Friday, January 20, 2012

Week in review - A rundown on all 3 beasts...

It's been a while since I gave a real honest update about the 3 VWs currently making up the scene here at the homestead. I thought I would get back to a little good old fashioned blogging after the "blackout" we did to fight SOPA earlier this week (thanks for putting up with that, but I felt it was important). So, let's run through these, shall we?  

The Green Hornet (1956 VW Bug)

The last time we left our hero The Green Hornet, he had just had his crap-filled gas tank removed in some late night work while Oak and EP were out of town. Normally come December no work gets done around here as I have grown into a wimp when it comes to weather. A little rain and a little cold and I stay inside with a bottle of wine and a book and wait out our "winter". But not this year! Winter has been a mild warmth that actually makes me uneasy late at night. And, while this weather is odd in a freakishly "yes, global warming is real and this is the last year of your happy little life so enjoy it" sort of way, The Green Hornet is the recipient of good fortune of global warming as it has received many late night advancements.

Good fortune #1: below  is a picture of the rear brakes on the replacement axle for The Green Hornet. This is the before picture...

If you look close, you can see dead spiders. Seriously! This transaxle replaces the tranaxles (2) bought along with TGH. Apparently, both of those were shot. So Paul at Valley Wagonwerks is a cool enough cat to deliver an extra one he had to my house. He and his absolutely positive influence of a wife stopped by and dropped one off in the fall. And this new transaxle has become the foundation for a new refreshed transaxle replacement. All parts are stripped being cleaned, painted and replaced...

Good fortune #2: Axle tubes getting painted...

Good Fortune #3: A continued cleaning of all things engine related...

Alright, so the transaxle is good. So what to do with the engine?

Several things have had me hung up over the past few months.

1. I absolutely could not remove the outer shroud tin that the generator connects to from the fan. This was one of the last pieces in the 2nd set of items to be sandblasted and powdercoated. I had a back and forth conversation with this rather large bolt holding these pieces together. At first, it was all like, here's a big wrench and some pipe. But the bolt said no. Then I bought a bench vice. But it was a crappy one that you mounted with hand cranks and I literally torn a piece of the vice out trying to wrench on it. The bolt was like - f-you, man. THEN, I spent the $40 on a good bench vice, drilled holes and mounted it correctly. I placed the generator in the vice and got out my pipe/wrench combo. It looked like this:

And it worked in about 3 seconds!

2. The distributor is stuck. I cannot, for everything I tried, get it out. Any ideas?

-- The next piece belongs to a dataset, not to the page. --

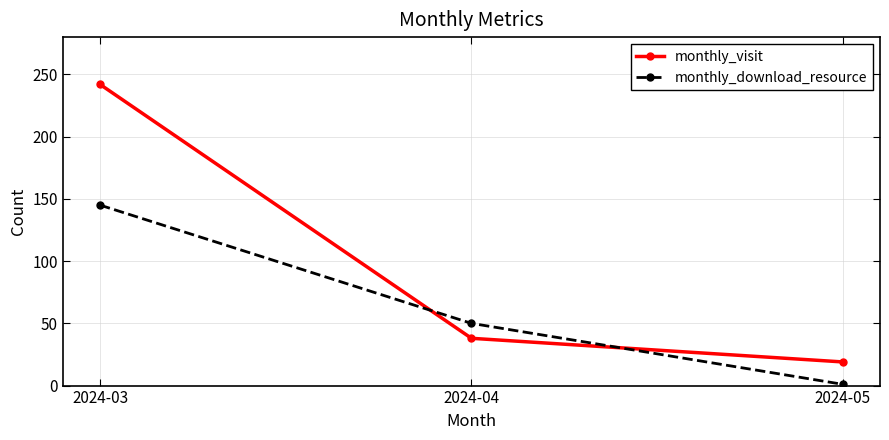

What is the lowest value of the monthly_visit series?

19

3. I removed the heads. This is the furthest I have gone into an engine and I must come clean; I am a little scared. The biggest question I have is, now what? I took the heads off. I'm not sure I want to go further? But what can I look for at this point? I asked the question on and have had no responses. Below is the naked pistons of the 36 horse that powers The Green Hornet...

Little Blue: The '63 Bug

The Green Hornet and Little Blue are separated by a thin wall, but the current difference is vast.

Little Blue, with her replaced engine, continues to be a workhorse commuter car, logging an average of 80 miles a day! Things are still off with her: missing doorpanel, radio doesn't work, no turn signals and yesterday the passenger side windshield wiper loosened enough to no longer turn. This however has not been enpugh to topple Little Blue from the pedistal I have put her on. I call that pedistal, "the best car I have ever owned".

Big Blue - '68 bus

After taking several beatings, Big Blue is back on the road! We picked him up last Saturday from Valley Wagonworks and it was great to be back behind the wheel. I fired up some tunes and 5 minutes into the drive felt like I had never been without Blue.

Next up for Blue is finishing the paint work on the front end and, when it warms up, putting in a new wood floor in the back. For now, the big goal is bURNING vAN which is tomorrow at Ocean beach in SF. With any luck, Big Blue will be there with curtains on!



B - About your cylinder heads: I am doing about the same thing with the engine out of my bus, complete teardown and rebuild. The heads were pretty grimey, and I've found oven cleaner works pretty well as a starting point. Spray it on and let it sit for a bit, then scrub with a toothbrush, rinse & repeat. You need to get them clean so you can inspect them for any cracking around the spark plug holes and valves, etc. "How to Rebuild Your Volkswagen Engine" by Tom Wilson is a great read for us non-mechanic types.

Big Blue's Driver

m- thanks for the tip. i used oven cleaner on the manifold. I just went an bought some more for the heads. I also have that book and will read it on a flight I have this week. Thanks!